===== Document excerpt

# Look what followed me home today



## truckin23 (Mar 5, 2013)

*Look what followed me home today Clausing 8520*

I saw this ad on CL Saturday morning while I was having my coffee .
Milling Machine (redwood city) 3/01/2013
A UNITED Machine Tools Company milling machine. These are made in the USA and were very good quality. This one is pretty old and we just don't have room for it anymore. It was undergoing a rebuild so it is partially dissembled. It needs new bearings, and it is missing one piece. Email if interested. 
It turned out to be a Clausing 8520 with MT2 collets and original 3/4 hp 3 phase motor
So I emailed not expecting an answer back since it was posted Friday
next thing I know he call I ask what are you looking to get for it and he said he figured it was worth $50.00 in scrap I told him to delete  the ad I'll take it . I gave him a 50 and they loaded it with a forklift
for me it needs bearings and the X axis gib .

==========
===== Supplied information

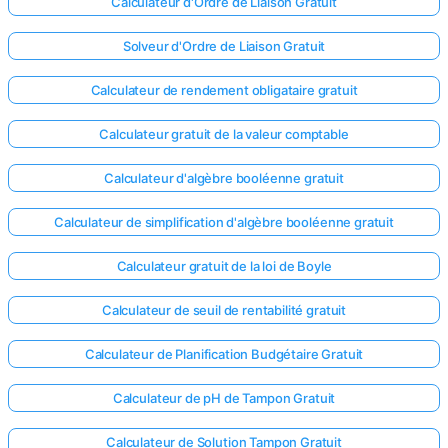
Calculateur d'Ordre de Liaison Gratuit
Solveur d'Ordre de Liaison Gratuit
Calculateur de rendement obligataire gratuit
Calculateur gratuit de la valeur comptable
Calculateur d'algèbre booléenne gratuit
Calculateur de simplification d'algèbre booléenne gratuit
Calculateur gratuit de la loi de Boyle
Calculateur de seuil de rentabilité gratuit
Calculateur de Planification Budgétaire Gratuit
Calculateur de pH de Tampon Gratuit
Calculateur de Solution Tampon Gratuit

==========

◆ Assigned task
List every calendar date and every day of the week named in the forum post about the milling machine.

◆ Result of the task
- Mar 5, 2013
- Saturday
- 3/01/2013
- Friday